Traceback (most recent call last):
  File "/home/bigj/Jaysinh/cpython_git/cpython/Lib/test/test_re.py", line 1422, in test_locale_flag
    self.assertTrue(pat.match(bletter))
AssertionError: None is not true

Ran 120 tests in 2.079s

FAILED (failures=1, skipped=1)
test test_re failed
test_re failed

1 test failed:
test_re

Total duration: 2 sec
Tests result: FAILURE

Local value:
$>locale
LANG=en_IN
LANGUAGE=en_IN:en
LC_CTYPE="en_IN"
LC_NUMERIC="en_IN"
LC_TIME="en_IN"
LC_COLLATE="en_IN"
LC_MONETARY="en_IN"
LC_MESSAGES="en_IN"
LC_PAPER="en_IN"
LC_NAME="en_IN"
LC_ADDRESS="en_IN"
LC_TELEPHONE="en_IN"
LC_MEASUREMENT="en_IN"
LC_IDENTIFICATION="en_IN"
LC_ALL=

Operating system: Ubuntu 16.04 LTS(64 bit)

mrabarnett · 2017-02-15T18:56:17Z

I'm just wondering whether the problem is just due to the locale's encoding being UTF-8. The locale support in re really only works with encodings that use 1 byte/character.

serhiy-storchaka · 2017-02-15T19:03:28Z

Locale encoding is ISO8859-1. This test is skipped on non 8-bit locale.

This is a problem with tests, not with the re module. I don't have a solution.

mrabarnett · 2017-02-15T19:25:47Z

The report says "== encodings: locale=UTF-8, FS=utf-8".

It says that "test_locale_caching" was skipped, but also that "test_locale_flag" failed.

serhiy-storchaka · 2017-02-15T22:57:27Z

Good point. The test used locale.getlocale() and it returned returned ('en_IN', 'ISO8859-1').

Following patch makes the test using locale.getpreferredencoding(False), the same encoding as was reported at the header of test report.

vstinner · 2017-02-15T22:58:47Z

Following patch ...

Seriously? Not a GitHub pull request? ;-) (old habit?)

serhiy-storchaka · 2017-02-16T12:05:05Z

Seriously?
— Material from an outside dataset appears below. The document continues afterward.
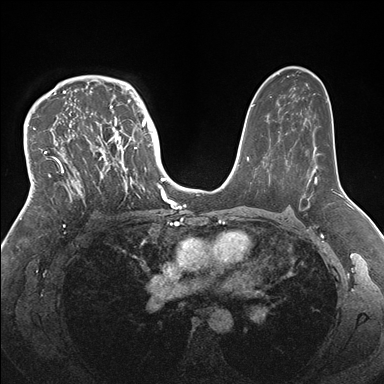
Breast MRI (dynamic contrast-enhanced), one axial slice. Slice 108 of 176 in the series (ordered by position). Dynamic contrast-enhanced series, time point 2 of 7 at this slice position (early post-contrast). 1.5 T. TE 1.5 ms, TR 4.1 ms. 1.1 mm slice thickness. 384 × 384 image matrix. Female patient.
Outlined on this slice (semi-automatically segmented with operator editing):
- enhancing-tissue mask used for the functional tumour volume (all voxels passing the contrast-enhancement thresholds inside the analysis volume; usually the tumour): bounding box [x1, y1, x2, y2] px = [33, 83, 146, 204]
Not a GitHub pull request? ;-) (old habit?)

I'm not experienced with git, and devguide still looks not ready.

ncoghlan · 2017-02-18T05:04:16Z

I have a few folks hitting this at the PyCon Pune sprints, so I'm going to apply Serhiy's patch :)

ncoghlan · 2017-02-18T08:54:01Z

Looking into this at the PyCon Pune sprints, the problem appears to be arising due to the following difference in behaviour when the unqualifed en_IN locale is set:

$ LANG=en_IN.UTF-8 python3 -c "import locale; print(locale.getlocale(locale.LC_CTYPE), locale.getpreferredencoding(False), sep='\n')"
('en_IN', 'UTF-8')
UTF-8

$ LANG=en_IN python3 -c "import locale; print(locale.getlocale(locale.LC_CTYPE), locale.getpreferredencoding(False), sep='\n')"
('en_IN', 'ISO8859-1')                                                                                                       
UTF-8

re.LOCALE is presumably picking up the "UTF-8" rather than the "ISO8859-1", and hence the test is failing.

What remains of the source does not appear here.